(Collection entries)

--- START ---

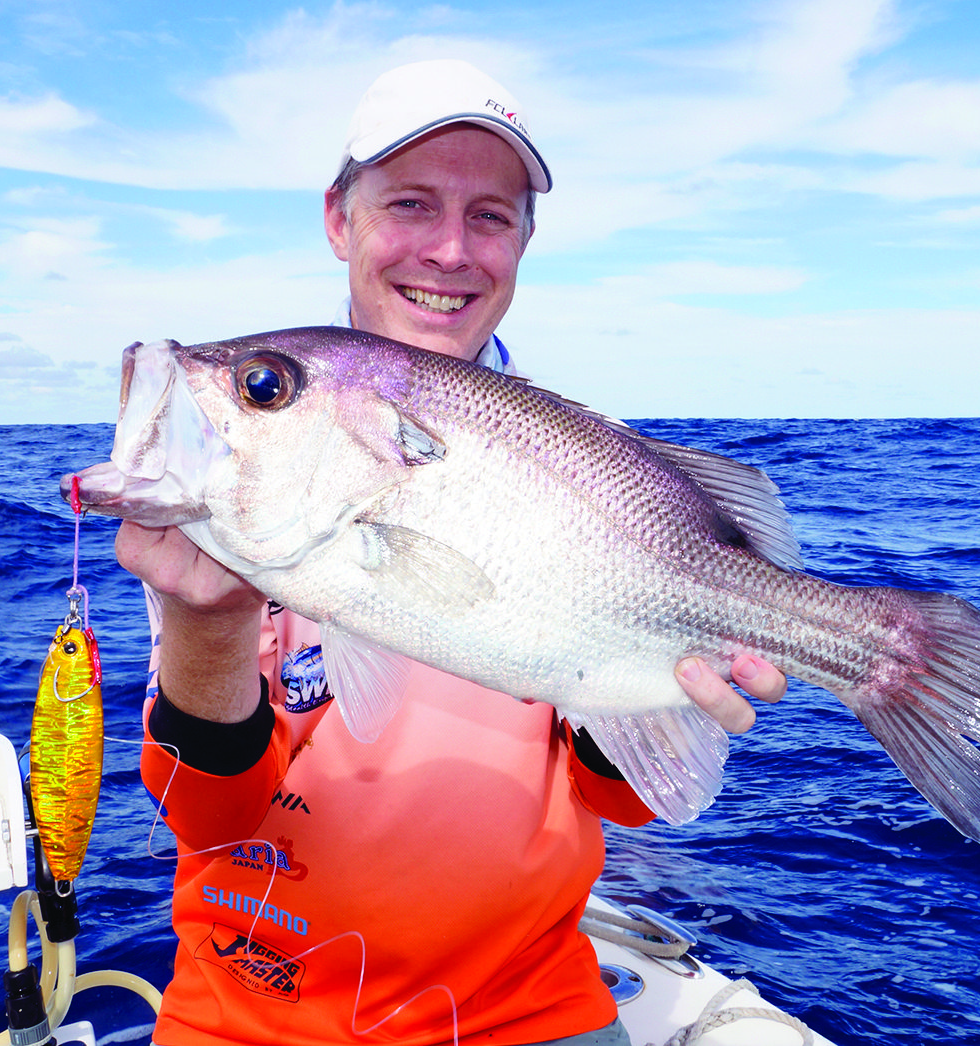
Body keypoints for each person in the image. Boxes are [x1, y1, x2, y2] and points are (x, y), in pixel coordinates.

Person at [117, 59, 788, 1046]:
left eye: (489, 216)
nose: (448, 249)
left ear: (523, 242)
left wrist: (662, 685)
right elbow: (210, 817)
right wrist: (205, 626)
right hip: (255, 1018)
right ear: (339, 219)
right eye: (411, 203)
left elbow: (629, 800)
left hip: (536, 1010)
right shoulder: (250, 485)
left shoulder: (592, 458)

--- END ---

• **Problem**:
Transcribe all the data word for word; the images stay out.

• **Written response**:
Body keypoints for each person in the image. Boxes are [x1, y1, x2, y2] and points are (x, y), in pixel coordinates.

Person at [117, 59, 788, 1046]:
left eye: (489, 216)
nose: (448, 249)
left ear: (523, 242)
left wrist: (662, 685)
right elbow: (210, 817)
right wrist: (205, 626)
right hip: (255, 1018)
right ear: (339, 219)
right eye: (411, 203)
left elbow: (629, 800)
left hip: (536, 1010)
right shoulder: (250, 485)
left shoulder: (592, 458)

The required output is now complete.